The Psychology Behind Gamification: Behavioural Motivators
We have all experienced that lack-of-motivation feeling or the ability to procrastinate and delay a task for hours, days, maybe even months. However, at the same time, you are on a very high level of that game you downloaded two days ago… The dopamine hit is much higher and faster from that game than it is from a work task. The visible progress and success is also much more satisfying (usually because the graphics are well done and you have collected a lot of coins!).
Serious Games and Gamification provide us with a mid ground between the two. A Serious Game looks and feels like a game but there is the serious element that gives us the satisfaction of having done something we recognise as being productive and that will grow our skills, broaden our horizons and potentially open new doors for us. Similarly, if we apply gamification to tasks, they become a lot less daunting or dull and the idea of completing them whilst simultaneously learning is far more attractive.

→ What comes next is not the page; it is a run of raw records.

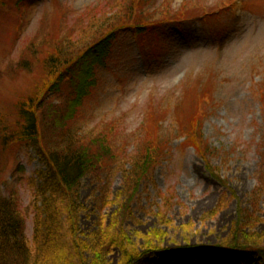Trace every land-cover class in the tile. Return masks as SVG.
<instances>
[{
  "label": "rangeland",
  "instance_id": "rangeland-1",
  "mask_svg": "<svg viewBox=\"0 0 264 264\" xmlns=\"http://www.w3.org/2000/svg\"><path fill=\"white\" fill-rule=\"evenodd\" d=\"M242 1L244 8L233 9L232 0H149L147 8L157 20L138 37L131 29L120 32L96 68V82L80 111L84 130L100 132L113 126V145L122 149L115 150L122 159L131 158L148 138L164 149L139 188V200L131 204L136 220L127 223L137 231L134 240L139 248L152 229L166 231L163 248L145 255L140 264H201L204 252L216 257L215 264L256 261L248 249L220 245L233 230L240 208L251 211L252 202L259 216L256 230L264 232V192L259 201L253 197L264 178L260 150L264 0ZM114 4L113 0H0V141L3 135L13 140L4 158L7 173L28 179L44 169L36 151L12 137L21 125L17 101L39 93L51 79L44 61L35 64L37 72L19 68L30 42L59 39L77 24L88 29L93 17L115 12ZM167 12L171 19L161 21ZM179 13L183 15L179 19L171 17ZM98 23L81 37L80 30L73 31L76 41L71 50L90 42L103 28ZM68 87L52 100L55 104L73 91ZM195 117L204 139L222 152L209 163L187 137ZM111 178L116 193L123 177L116 170ZM95 188L90 178L83 181L85 232L96 221L91 198ZM20 190L31 240L33 188L25 180ZM115 206L104 209L108 217ZM260 242L264 244V236ZM108 258L110 264H118L120 250L113 248Z\"/></svg>",
  "mask_w": 264,
  "mask_h": 264
},
{
  "label": "trees",
  "instance_id": "trees-1",
  "mask_svg": "<svg viewBox=\"0 0 264 264\" xmlns=\"http://www.w3.org/2000/svg\"><path fill=\"white\" fill-rule=\"evenodd\" d=\"M113 1L115 12L93 17L88 29L79 24L73 28V31L80 30L81 37L84 32L96 29L98 22L103 23L100 24L102 29L93 32L90 42L71 50L76 41L73 31L59 39L51 36L52 40L43 39L41 43L33 40L19 61V68L27 72H37L35 64L44 61L45 72L51 76L39 93L17 101L16 112L21 125L18 134L12 133L13 138H19L36 151L44 169L36 172V178L28 179L7 173L4 158L13 140L2 136L0 264H110L108 257L113 248L120 250L118 264H140L145 255L163 248L165 230L155 228L149 231L139 248L134 240L137 231H131L127 223L136 220L131 204L139 200V188L150 177L164 149L159 142L153 144L148 138L131 158H119L115 150L122 149L113 145V126L100 132L84 130L85 123L80 118L83 103L97 79L96 68L104 63L120 32L131 29L138 36L149 30L150 22L157 20L156 13L147 8L149 0ZM235 7V0H232V8ZM165 11L169 12V8ZM168 12L161 14L159 19L169 21ZM172 15L175 19L183 16L182 13ZM65 85L72 87L73 91L55 104L52 100ZM199 120V117L193 119L187 137L192 140L198 155L209 163L212 157L220 156L222 152L204 139ZM261 139L260 150L264 157V131ZM116 170L123 177V184L118 192L113 193L111 176ZM86 178L96 185V192L94 190L91 196L96 221L88 232L81 227V214L86 211L81 190ZM25 180L33 188L31 240L27 235L20 190ZM263 192L264 178L253 193L254 200L259 201ZM163 201L168 203L167 198L163 197ZM252 203L251 211L240 208L233 230L220 245L248 249L257 261L252 264H259L260 260L264 264V244L260 242L264 232L256 230L259 216ZM114 204L115 209L108 217L104 209ZM161 217L167 219V214ZM167 222L171 223L170 220ZM188 225L191 224L186 227Z\"/></svg>",
  "mask_w": 264,
  "mask_h": 264
},
{
  "label": "bare ground",
  "instance_id": "bare-ground-1",
  "mask_svg": "<svg viewBox=\"0 0 264 264\" xmlns=\"http://www.w3.org/2000/svg\"><path fill=\"white\" fill-rule=\"evenodd\" d=\"M200 263L203 264H215L216 263V257L212 255H207L205 252L200 258Z\"/></svg>",
  "mask_w": 264,
  "mask_h": 264
}]
</instances>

There is another crucial point that makes gamification so important:
We have our base needs as identified by Maslow’s theory, but the way we behave is not only founded on an internal need to survive. It is influenced by our need to be accepted and be approved of by our peers (Morsella, Bargh, & Gollwitzer, 2009). This motivator is what pushes us to follow trends and our fear of being seen as different. We don’t want to be thought of as being ‘lazy’ by not doing our work or not engaging in a project when the reality is that we are struggling with it in some way. By applying gamification ideas to new or difficult situations, the process becomes more enjoyable. A sense of team spirit can develop and people are more likely to ask for help or retain information for longer.
Playing games will bring people together: why not employ this simple fact to develop and improve workplace dynamics?